Tugdual Derville, Alliance VITA a fait une campagne visant à informer les Français sur les directives anticipées. Vous vous êtes aperçus, au cours de cette étude, que les Français étaient très peu informés sur ce sujet-là. Pouvez-vous nous expliquer ce constat ?

Dans le sondage que nous avons fait avec L’IFOP, 14 % des Français seulement affirment avoir rédigé leurs directives anticipées.
Cela signifie que 86 % ne l’ont pas fait. Une partie de ceux-là ignore ce dispositif, en a peur ou n’a pas envie de le faire.
La mort n’est pas un sujet tabou depuis bien longtemps.
Nous expliquons aux Français qu’il est important de se saisir de ce sujet et qu’ils adhèrent.
Pour ce faire, nous leur proposons une charte ainsi qu’un livret qui proposent des directives anticipées qui récusent à la fois l’acharnement thérapeutique et l’euthanasie.
C’est un dispositif rassurant, très pédagogique, adaptable et appropriable.
C’est aussi un moyen de surmonter ses angoisses légitimes à l’approche de la fin de vie, en particulier lorsqu’on ne sait pas comment on va être traité.

Les personnes âgées semblent encore moins informées que le reste de la population.
Y a-t-il une raison à cela ?

 Les personnes âgées ignorent en fait un peu moins les directives anticipées, mais elles y sont plus réticentes.
Lorsqu’on s’approche du sujet, on souhaite davantage faire confiance au personnel soignant et à ses proches. Indiquer par avance ce qui est bon ou mauvais pour soi est très difficile. Si je me demande si j’accepterai ou non une trachéotomie ou une gastrostomie, je ne serai pas en mesure de répondre tant que je ne serai pas en situation de maladie.
Nous voulons privilégier, en ce qui nous concerne, des directives qui donnent certes des indications. Elles sont toujours précieuses pour les médecins et pour les proches, surtout dans le cas où on est dans l’incapacité de s’exprimer. Mais des directives qui laissent la place à ce dialogue entre le soignant et le soigné ou les proches, ou la personne de confiance désignée.
Ainsi, cette déontologie médicale qui vise à prendre soin de la personne en respectant toujours sa vie, en luttant contre toutes douleurs et toutes souffrances peut être respectée par l’équipe médicale.
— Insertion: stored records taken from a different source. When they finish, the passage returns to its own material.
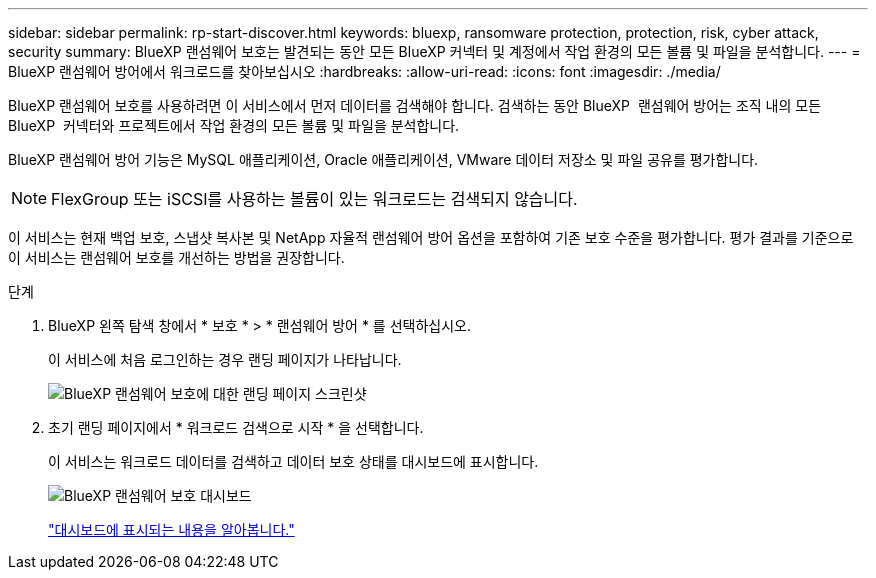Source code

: ---
sidebar: sidebar 
permalink: rp-start-discover.html 
keywords: bluexp, ransomware protection, protection, risk, cyber attack, security 
summary: BlueXP 랜섬웨어 보호는 발견되는 동안 모든 BlueXP 커넥터 및 계정에서 작업 환경의 모든 볼륨 및 파일을 분석합니다. 
---
= BlueXP 랜섬웨어 방어에서 워크로드를 찾아보십시오
:hardbreaks:
:allow-uri-read: 
:icons: font
:imagesdir: ./media/


[role="lead"]
BlueXP 랜섬웨어 보호를 사용하려면 이 서비스에서 먼저 데이터를 검색해야 합니다. 검색하는 동안 BlueXP  랜섬웨어 방어는 조직 내의 모든 BlueXP  커넥터와 프로젝트에서 작업 환경의 모든 볼륨 및 파일을 분석합니다.

BlueXP 랜섬웨어 방어 기능은 MySQL 애플리케이션, Oracle 애플리케이션, VMware 데이터 저장소 및 파일 공유를 평가합니다.


NOTE: FlexGroup 또는 iSCSI를 사용하는 볼륨이 있는 워크로드는 검색되지 않습니다.

이 서비스는 현재 백업 보호, 스냅샷 복사본 및 NetApp 자율적 랜섬웨어 방어 옵션을 포함하여 기존 보호 수준을 평가합니다. 평가 결과를 기준으로 이 서비스는 랜섬웨어 보호를 개선하는 방법을 권장합니다.

.단계
. BlueXP 왼쪽 탐색 창에서 * 보호 * > * 랜섬웨어 방어 * 를 선택하십시오.
+
이 서비스에 처음 로그인하는 경우 랜딩 페이지가 나타납니다.

+
image:screen-landing.png["BlueXP 랜섬웨어 보호에 대한 랜딩 페이지 스크린샷"]

. 초기 랜딩 페이지에서 * 워크로드 검색으로 시작 * 을 선택합니다.
+
이 서비스는 워크로드 데이터를 검색하고 데이터 보호 상태를 대시보드에 표시합니다.

+
image:screen-dashboard.png["BlueXP 랜섬웨어 보호 대시보드"]

+
link:rp-use-dashboard.html["대시보드에 표시되는 내용을 알아봅니다."]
L’élection d’Emmanuel Macron va sans doute entraîner beaucoup de demandes, notamment de la part des partisans de l’euthanasie.
Est-ce qu’Alliance VITA est prête à mener ce combat-là ?
Craignez-vous, durant ce quinquennat, qu’un tel projet de loi apparaisse ?

Nous sommes très vigilants.
Nous sommes très vigilants d’abord parce que nous observons de fortes pressions dans ce sens. Le ministre de la Santé a eu des propos contradictoires, montrant une certaine prudence récemment.
Nous sommes également vigilants sur l’application de la récente loi Claeys-Leonetti dans la mesure où elle prévoit un droit à la sédation profonde et continue jusqu’au décès. Nous savons que cela peut être un cheval de Troie de l’euthanasie si elle est mal utilisée, c’est-à-dire selon des modalités telles que l’arrêt de l’hydratation et de l’alimentation qui aurait pour objectif de provoquer la mort. Cela ne devrait normalement pas être le cas d’une sédation. Elle est très encadrée, elle reste exceptionnelle, car cela enlève toute liberté d’être endormi.
Nous sommes déjà vigilants sur l’application de la loi actuelle et nous le serions, bien sûr, plus encore si le gouvernement s’apprêtait à franchir la ligne rouge que constitue l’interdiction de tuer. Cela est fondateur de la confiance entre soignants et soignés.
Nous sommes déjà mobilisés, mais dans ce cas nous irions très loin dans notre résistance dans la mesure où cela casserait tout l’équilibre du système de santé français avec un rythme de sédations observé en Belgique ou en Hollande. À partir d’un cas limite savamment orchestré, on arrive dans ces pays à des euthanasies beaucoup plus répandues, allant jusqu’à l’euthanasie de personnes dépressives, ce qui est quand même extraordinairement scandaleux.